Lone Rock is just what you would image it is from its name, it is a single large boulder that sits away from a boulder strung canyon wall (sorry, no pictures of Lone Rock…I was too busy looking at petroglyphs). The park provides a single table and grill, making for a nice picnic area. Lone Rock itself is not a secret, it is clearly marked, and located near the rock cabins. The petroglyphs are located along the western cliff side, and are probably not much of a secret either, but more than likely missed by the casual visitor. The great thing about Valley of Fire is that they don’t pretend that petroglyphs don’t exist in their park, but rather embrace the fact that they are here, and provide education opportunities to enhance one’s visit.
The thousands of petroglyphs located in Valley of Fire have been dated by archeologists, some of which have been identified to be over 3,000 years old.
The Gypsum People were the first known inhabitants of Valley of Fire, they visited here 4000-1800 years ago (2000 B.C.-200 A. D.). Theses people were nomadic hunter-gather people.

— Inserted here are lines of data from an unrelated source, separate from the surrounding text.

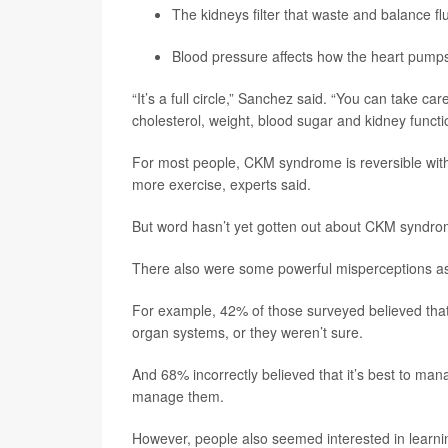
The kidneys filter that waste and balance fl
Blood pressure affects how the heart pumps
“It’s a full circle,” Sanchez said. “You can take ca
cholesterol, weight, blood sugar and kidney functi
For most people, CKM syndrome is reversible with m
more exercise, experts said.
But word hasn’t yet gotten out about CKM syndrome
There also were some powerful misperceptions as
For example, 42% of those surveyed believed that 
organ systems, or they weren’t sure.
And 68% incorrectly believed that it’s best to mana
manage them.
However, people also seemed interested in lear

It is believed that they didn’t live in the Valley of Fire, but rather traveled here for ceremonial and religious purposes.
Later groups of native people who would spend time in and around the Valley of Fire include the Basket Makers, the Anasazi Pueblo People that farmed in nearby Moapa Valley, and later in historic times, the Southern Paiute.
None of these groups of people lived full-time in the Valley of Fire, as there are no water sources; with the exception of water that may have collected in natural stone tanks (like Mouse’s Tank) after a good rain.
It is very likely that the Valley of Fire petroglyphs had been created over a period of roughly 3,000 years, by members of each of these cultural groups.